Около четырех утра Айседора, Есенин и Шнейдер ушли вместе. Светало, они поймали пролетку, Дункан и Есенин сели рядышком, обнявшись. Шнейдер устроился на облучке за спиной извозчика. Вставало солнце, тихо стучали лошадиные копыта, Есенин держал Айседору за руку. Они проехали по Садовой, за Смоленским, но свернули не к Мертвому переулку, и не к Староконюшенному, а, передвигаясь точно во сне, вдруг очутились возле большой церкви, окончательно уснувший извозчик отпустил вожжи, и не подгоняемая никем лошадка все так же медленно объехала вокруг храма, точно вокруг аналоя, три раза. Обвенчал!
Совершив это странное таинство, извозчик проснулся и повез уже без всяких чудес по Чистому переулку на Пречистенку, ко дворцу товарища Дункан.
С этого момента Айседора и Сергей неразлучны. Есенин перебирается в особняк своей дамы, где по вечерам собираются гости — комиссары и имажинисты. Там танцует Дункан и читает свои стихи Сергей Есенин. Вина льются рекой, еды вдоволь. Ходят слухи, что Айседора получает все эти блага непосредственно из Кремля. Комиссары несут к ней дорогие духи и меха, стелют к ногам пушистые ковры, и у нее столько денег, что она может ими швыряться направо и налево, и они никогда не переведутся. Кремль слишком заинтересован в Дуньке с Пречистенки, так за глаза называют Айседору ее гости. Как они только ее ни обзывают! Какие частушки, пошлые анекдотики ни изобретают, а ведь жрут и пьют за ее счет! Особенно хорошо выходит хулить не понимающую его яда и оттого доверчиво улыбающуюся Дункан у лучшего друга Есенина Мариенгофа. Животики надорвешь. Не успела как-то Айседора вовремя покрасить волосы, и злобный Мариенгоф тотчас приметил, что не рыжие они у нее, а совершенно седые — старуха! Похоронил бы троих детей — по-другому запел. Но юмористу нет дела до чужого горя.
Сергей Александрович обижен, но до поры морду приятелю не бьет, а пытается объяснить, доказать, что Айседора дорога ему — потому что он любит ее, потому что она редкое сокровище. Чудо подлинное! Он водит друзей на ее спектакли и аплодирует громче всех. Заставляет ее танцевать для приятелей импровизации. Кто еще так сможет — под любую музыку, в любое время?

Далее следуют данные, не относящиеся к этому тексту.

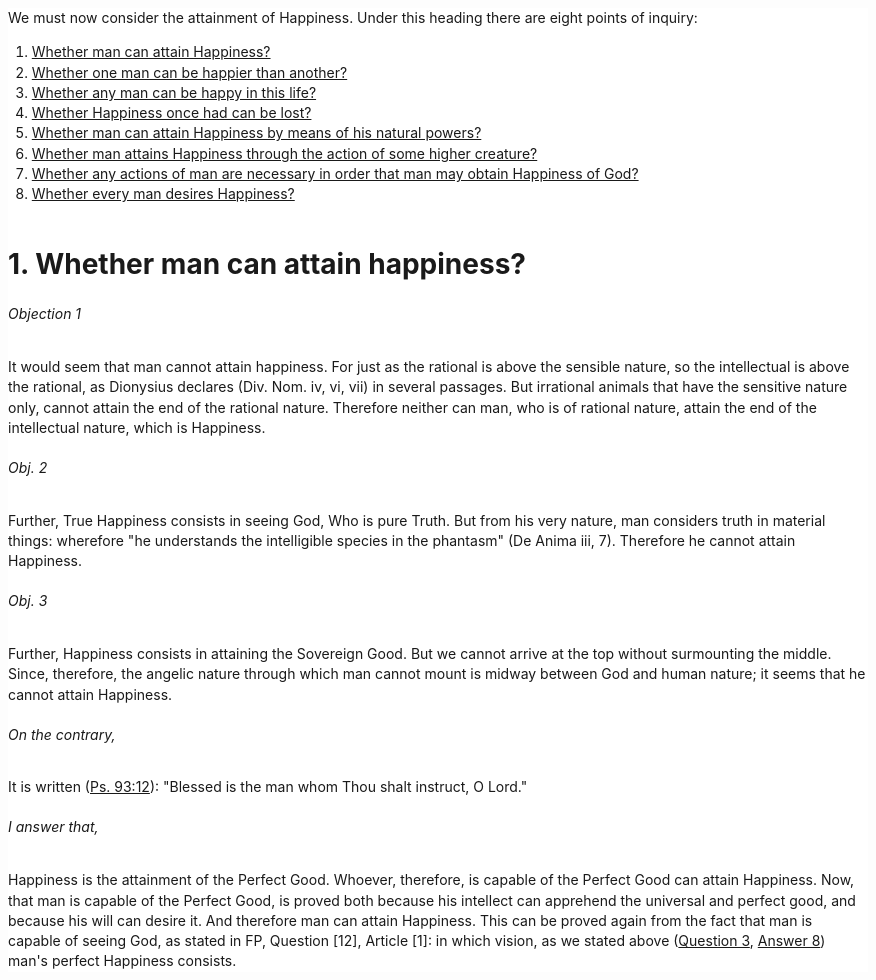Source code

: We must now consider the attainment of Happiness. Under this heading there are eight points of inquiry:  

1. [ Whether man can attain Happiness?](#1.%20Whether%20man%20can%20attain%20happiness?)
2. [ Whether one man can be happier than another?](#2.%20Whether%20one%20man%20can%20be%20happier%20than%20another?)
3. [ Whether any man can be happy in this life?](#3.%20Whether%20one%20can%20be%20happy%20in%20this%20life?)
4. [ Whether Happiness once had can be lost?](#4.%20Whether%20happiness%20once%20had%20can%20be%20lost?)
5. [ Whether man can attain Happiness by means of his natural powers?](#5.%20Whether%20man%20can%20attain%20happiness%20by%20his%20natural%20powers?)
6. [ Whether man attains Happiness through the action of some higher creature?  ](#6.%20Whether%20man%20attains%20happiness%20through%20the%20action%20of%20some%20higher%20creature?)
7. [ Whether any actions of man are necessary in order that man may obtain Happiness of God?  ](#7.%20Whether%20any%20good%20works%20are%20necessary%20that%20man%20may%20receive%20happiness%20from%20God?)
8. [ Whether every man desires Happiness?](#8.%20Whether%20every%20man%20desires%20happiness?)



# 1. Whether man can attain happiness? 

###### Objection 1
It would seem that man cannot attain happiness. For just as the rational is above the sensible nature, so the intellectual is above the rational, as Dionysius declares (Div. Nom. iv, vi, vii) in several passages. But irrational animals that have the sensitive nature only, cannot attain the end of the rational nature. Therefore neither can man, who is of rational nature, attain the end of the intellectual nature, which is Happiness.  

###### Obj. 2
Further, True Happiness consists in seeing God, Who is pure Truth. But from his very nature, man considers truth in material things: wherefore "he understands the intelligible species in the phantasm" (De Anima iii, 7). Therefore he cannot attain Happiness.  

###### Obj. 3
Further, Happiness consists in attaining the Sovereign Good. But we cannot arrive at the top without surmounting the middle. Since, therefore, the angelic nature through which man cannot mount is midway between God and human nature; it seems that he cannot attain Happiness.  

###### On the contrary,
It is written ([Ps. 93:12](http://bible.gospelcom.net/bible?Ps++93:12)): "Blessed is the man whom Thou shalt instruct, O Lord."  

###### I answer that,
Happiness is the attainment of the Perfect Good. Whoever, therefore, is capable of the Perfect Good can attain Happiness. Now, that man is capable of the Perfect Good, is proved both because his intellect can apprehend the universal and perfect good, and because his will can desire it. And therefore man can attain Happiness. This can be proved again from the fact that man is capable of seeing God, as stated in FP, Question \[12\], Article \[1\]: in which vision, as we stated above ([Question 3](03.%20What%20Is%20Happiness.md), [Answer 8](03.%20What%20Is%20Happiness.md#8.%20Whether%20man's%20happiness%20consists%20in%20the%20vision%20of%20the%20divine%20essence?%20)) man's perfect Happiness consists.  

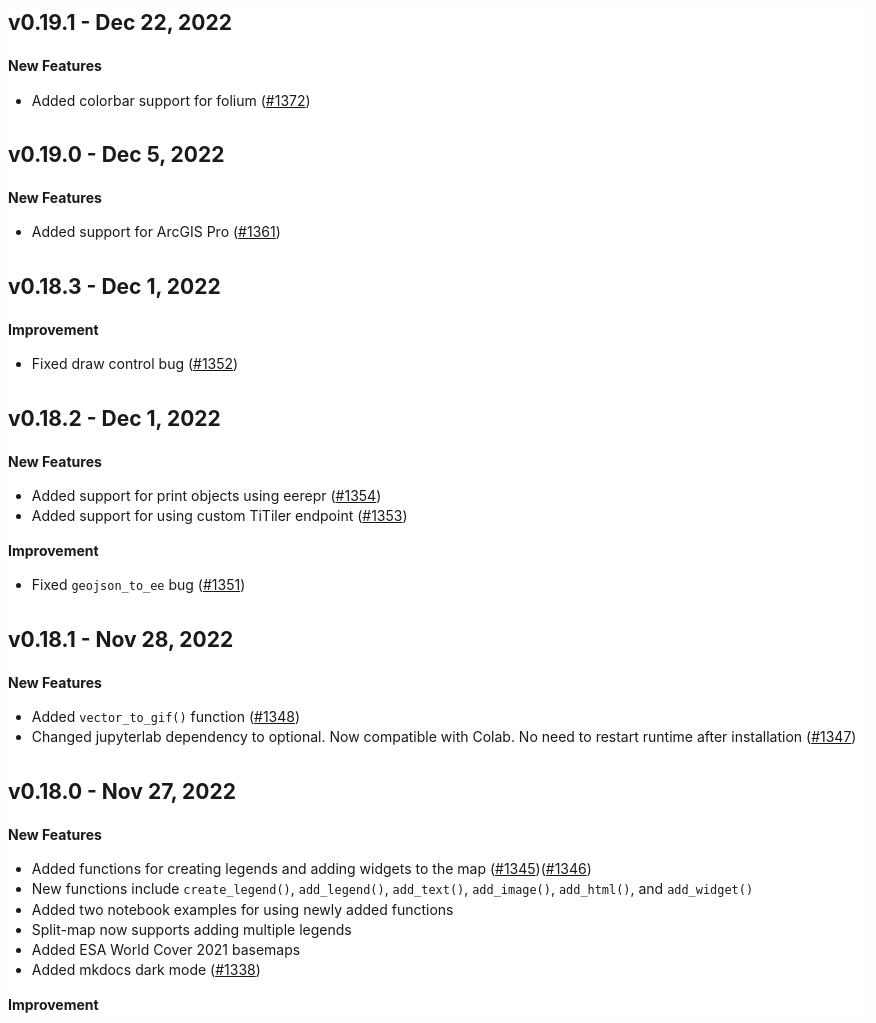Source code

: ## v0.19.1 - Dec 22, 2022

**New Features**

-   Added colorbar support for folium ([#1372](https://github.com/gee-community/geemap/pull/1372))

## v0.19.0 - Dec 5, 2022

**New Features**

-   Added support for ArcGIS Pro ([#1361](https://github.com/gee-community/geemap/pull/1361))

## v0.18.3 - Dec 1, 2022

**Improvement**

-   Fixed draw control bug ([#1352](https://github.com/gee-community/geemap/pull/1352))

## v0.18.2 - Dec 1, 2022

**New Features**

-   Added support for print objects using eerepr ([#1354](https://github.com/gee-community/geemap/pull/1354))
-   Added support for using custom TiTiler endpoint ([#1353](https://github.com/gee-community/geemap/pull/1353))

**Improvement**

-   Fixed `geojson_to_ee` bug ([#1351](https://github.com/gee-community/geemap/pull/1351))

## v0.18.1 - Nov 28, 2022

**New Features**

-   Added `vector_to_gif()` function ([#1348](https://github.com/gee-community/geemap/pull/1348))
-   Changed jupyterlab dependency to optional. Now compatible with Colab. No need to restart runtime after installation ([#1347](https://github.com/gee-community/geemap/pull/1347))

## v0.18.0 - Nov 27, 2022

**New Features**

-   Added functions for creating legends and adding widgets to the map ([#1345](https://github.com/gee-community/geemap/pull/1345))([#1346](https://github.com/gee-community/geemap/pull/1346))
-   New functions include `create_legend()`, `add_legend()`, `add_text()`, `add_image()`, `add_html()`, and `add_widget()`
-   Added two notebook examples for using newly added functions
-   Split-map now supports adding multiple legends
-   Added ESA World Cover 2021 basemaps
-   Added mkdocs dark mode ([#1338](https://github.com/gee-community/geemap/pull/1338))

**Improvement**
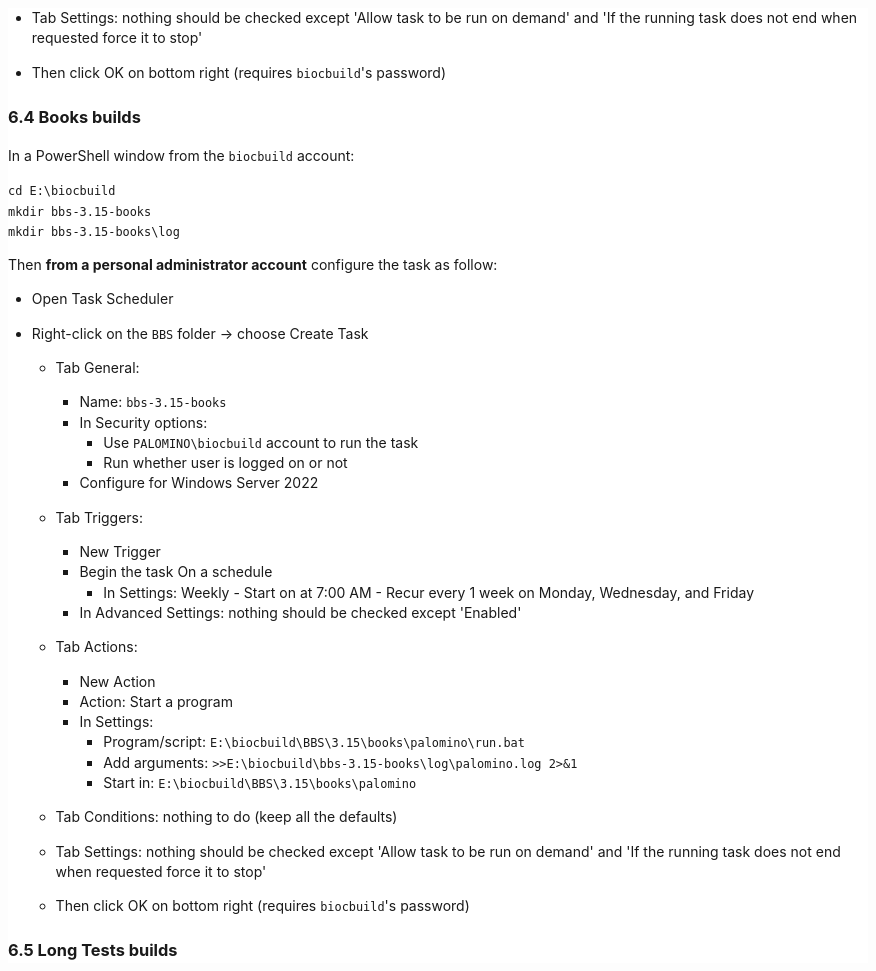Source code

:   - Tab Settings:
      nothing should be checked except 'Allow task to be run on demand' and
      'If the running task does not end when requested force it to stop'

  - Then click OK on bottom right (requires `biocbuild`'s password)


### 6.4 Books builds

In a PowerShell window from the `biocbuild` account:

    cd E:\biocbuild
    mkdir bbs-3.15-books
    mkdir bbs-3.15-books\log

Then **from a personal administrator account** configure the task as follow:

- Open Task Scheduler

- Right-click on the `BBS` folder -> choose Create Task

  - Tab General:
    - Name: `bbs-3.15-books`
    - In Security options:
      - Use `PALOMINO\biocbuild` account to run the task
      - Run whether user is logged on or not
    - Configure for Windows Server 2022

  - Tab Triggers:
    - New Trigger
    - Begin the task On a schedule
      - In Settings:
        Weekly - Start on <leave current date> at 7:00 AM -
        Recur every 1 week on Monday, Wednesday, and Friday
    - In Advanced Settings:
        nothing should be checked except 'Enabled'

  - Tab Actions:
    - New Action
    - Action: Start a program
    - In Settings:
      - Program/script: `E:\biocbuild\BBS\3.15\books\palomino\run.bat`
      - Add arguments: `>>E:\biocbuild\bbs-3.15-books\log\palomino.log 2>&1`
      - Start in: `E:\biocbuild\BBS\3.15\books\palomino`

  - Tab Conditions:
      nothing to do (keep all the defaults)

  - Tab Settings:
      nothing should be checked except 'Allow task to be run on demand' and
      'If the running task does not end when requested force it to stop'

  - Then click OK on bottom right (requires `biocbuild`'s password)


### 6.5 Long Tests builds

Как-то раз привел Анатолия Мариенгофа в спальню Дункан, и пока тот ходил и рассматривал, трогал да щупал балдахин, картины, вазочки там всякие, шкатулки… сам как хозяин уселся на широкую постель с золотым покрывалом. Глядь-поглядь, а на столике у стены в красивой новой раме портрет Гордона Крэга. Что такое?!
Кто такой Крэг, Есенину известно. Айседора показывала ему Крэга, и Есенин уяснил, что это ее бывший муж и отец Дердре. Дунька рассказывала, будто бы он писатель и гений.
«И я гений!.. Есенин гений… Гений — я!.. — тычет Сергей Александрович пальцем себе в грудь. — Есенин — гений, а Крэг — дрянь!». В злобе он засовывает портрет под одеяло. «Есенин гений. Поняла, дура?!»
Потом, немного успокоившись, Сергей улыбается Мариенгофу и вдруг срывает с головы кепи и кидает его Айседоре. «Танцуй, Изадора. Для меня и для Тольки танцуй!» — и ставит на патефон первую попавшуюся пластинку.